TASK TO CARRY OUT: Could you carry on the write-up about Don DeLillo's novel White Noise from the point where it ends?

New York Times reviewer Jayne Anne Phillips, wrote “This is an America where no one is responsible or in control; all are receptors, receivers or stimuli, consumers.”

This book will make you feel anxious or edgy as you read. Published in 1985, this book was prescient of today’s nonstop world of the internet, social media and streaming media. Reading it is like listening to the hours of media coverage give to a downed airliner when there is nothing notable to report.

Jack and Babette (his fourth wife) share a fear of death that is masked by consumerism and the rearing of their combined four children. Yet it is the children – 14-year-old Heinrich, who plays correspondence chess with a mass murderer in prison; 11-year-old Denise with a well-thumbed copy of the Physician’s Desk Reference; Steffie, who can’t bear to watch bad things happening to people on TV; and 3-year-old Wilder, who seems to be the only true, untouched innocent in this overwhelming world.

The Author: Don DeLillo (1936 – )

Don DeLillo was known as a well-regarded cult writer until the 1985 publication of White Noise. He won Pulitzer Prizes for fiction in 1992 and 1998 for Mao II and Underworld respectively.  In 2013, he won the inaugural Library of Congress Prize for American Fiction. Underworld remains his most acclaimed novel.

Dataset entries:

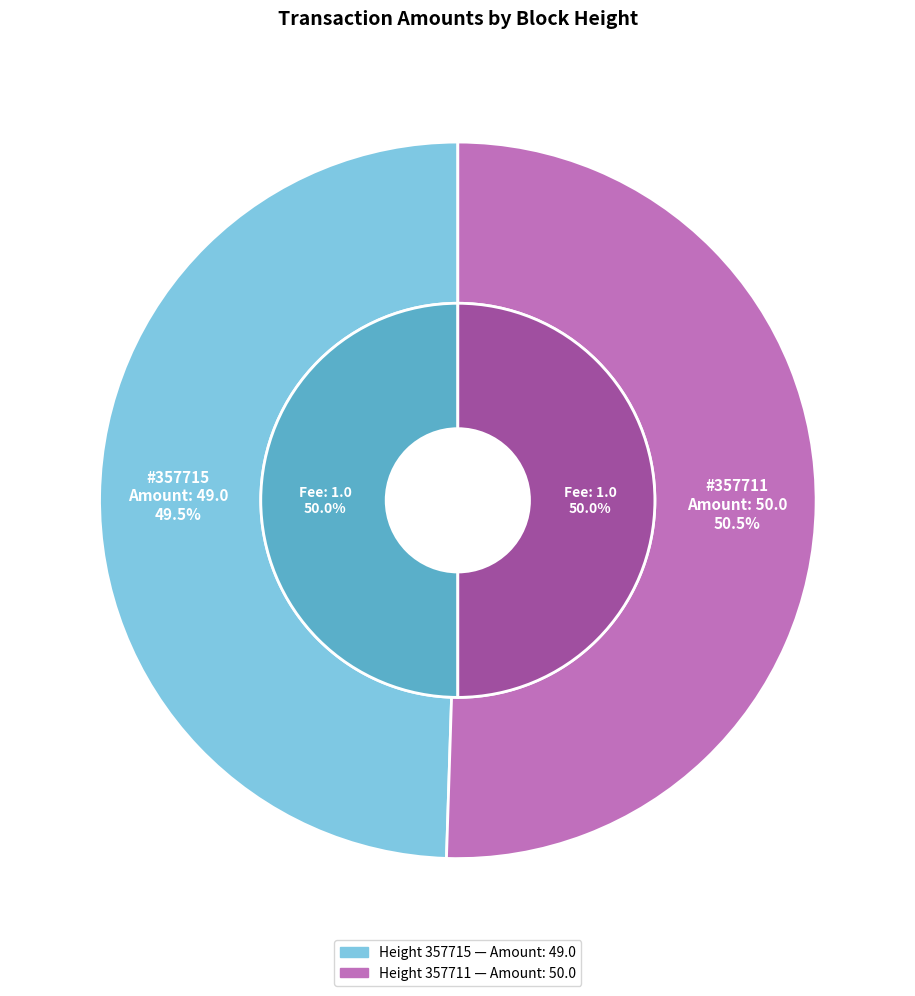

What is the smallest slice in the pie chart?

357715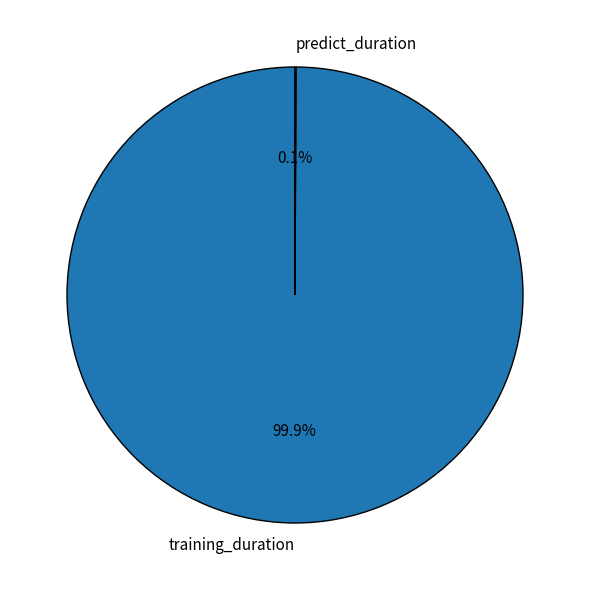

Which category accounts for the majority?

training_duration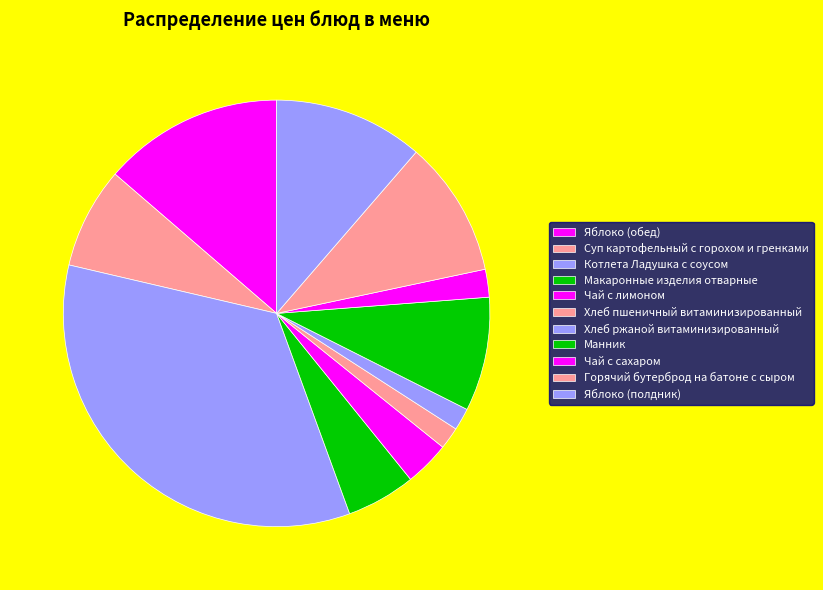

To the nearest percent, what percentage of the pie is Горячий бутерброд на батоне с сыром?

10%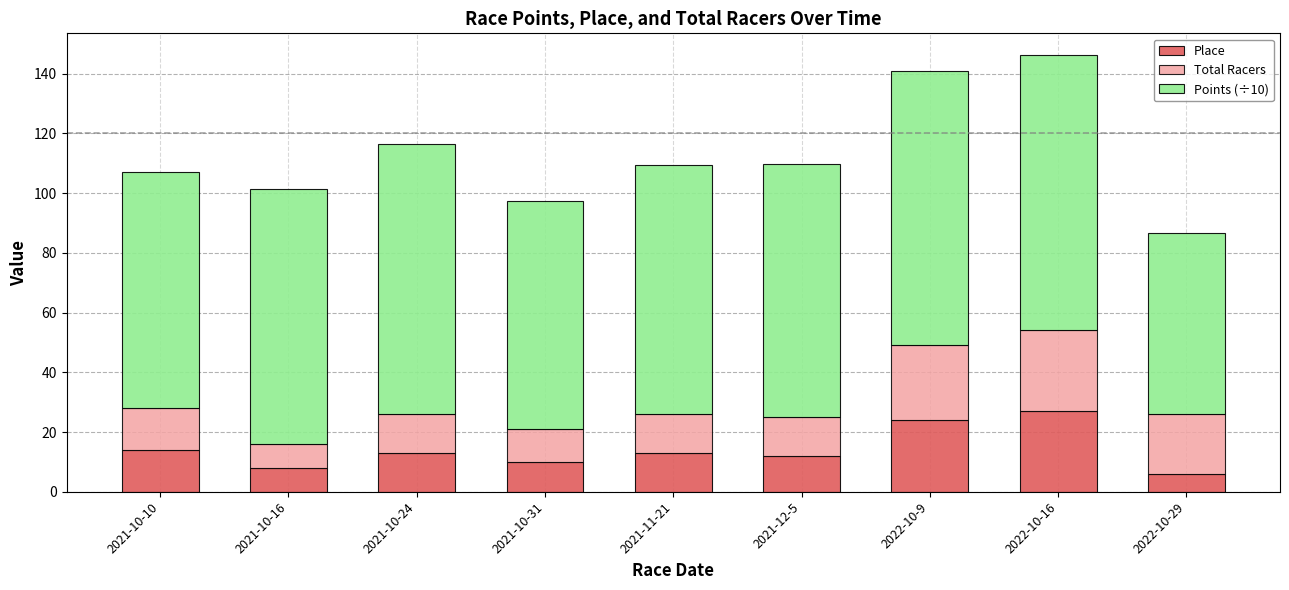

What is the total value across all series at 2021-11-21?

109.3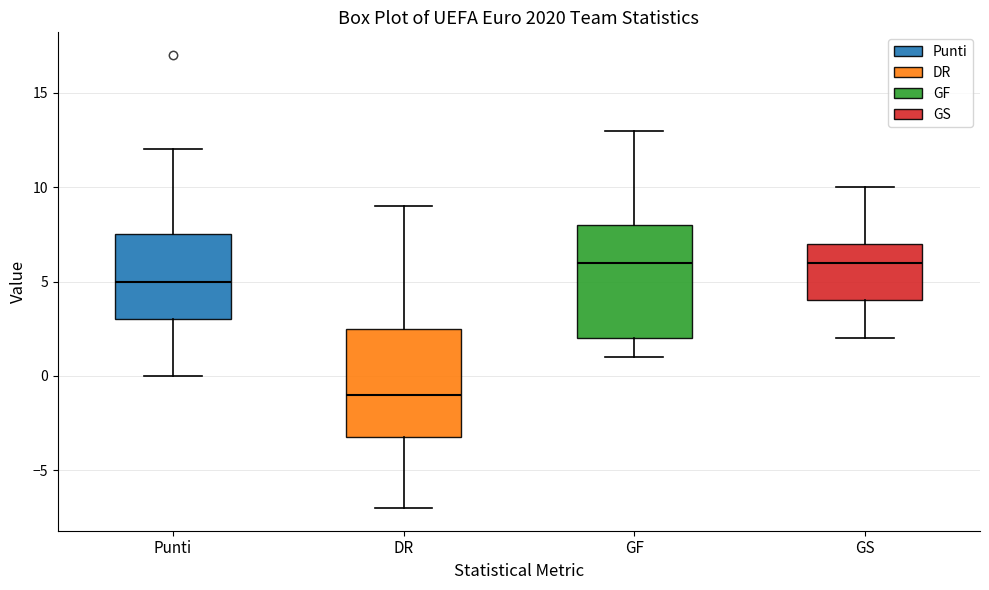

Where does the upper whisker of the box for GS end on the y-axis? The values are not printed on the chart, so give them approximately, as read against the axis.

10.0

RESULT OF THIS EXERCISE:
He describes his work as being concerned with “living in dangerous times.” In a 2005 interview he said, “Writers must oppose systems.  It’s important to write against power, corporations, the state and the whole system of consumption and of debilitating entertainments . . . I think writers, by nature must oppose things, oppose whatever power tries to impose on us.”

His interest in writing has its roots in a summer job he had as a parking attendant, which built a reading habit.  He described it as a “personal golden age of reading.”

He took a job in advertising after graduating from Fordham University in 1958 because he couldn’t get a job in publishing. He quit in 1964 to start writing novels. Between 1971 and 1978, he published six novels. His first was Americana.

White Noise, his eighth novel, won a National Book Award for Fiction.  It was an influence on writers such as David Foster Wallace, Jonathan Letherm, Jonathan Franzen, Dave Eggers, Martin Amis, Zadie Smith and Richard Powers.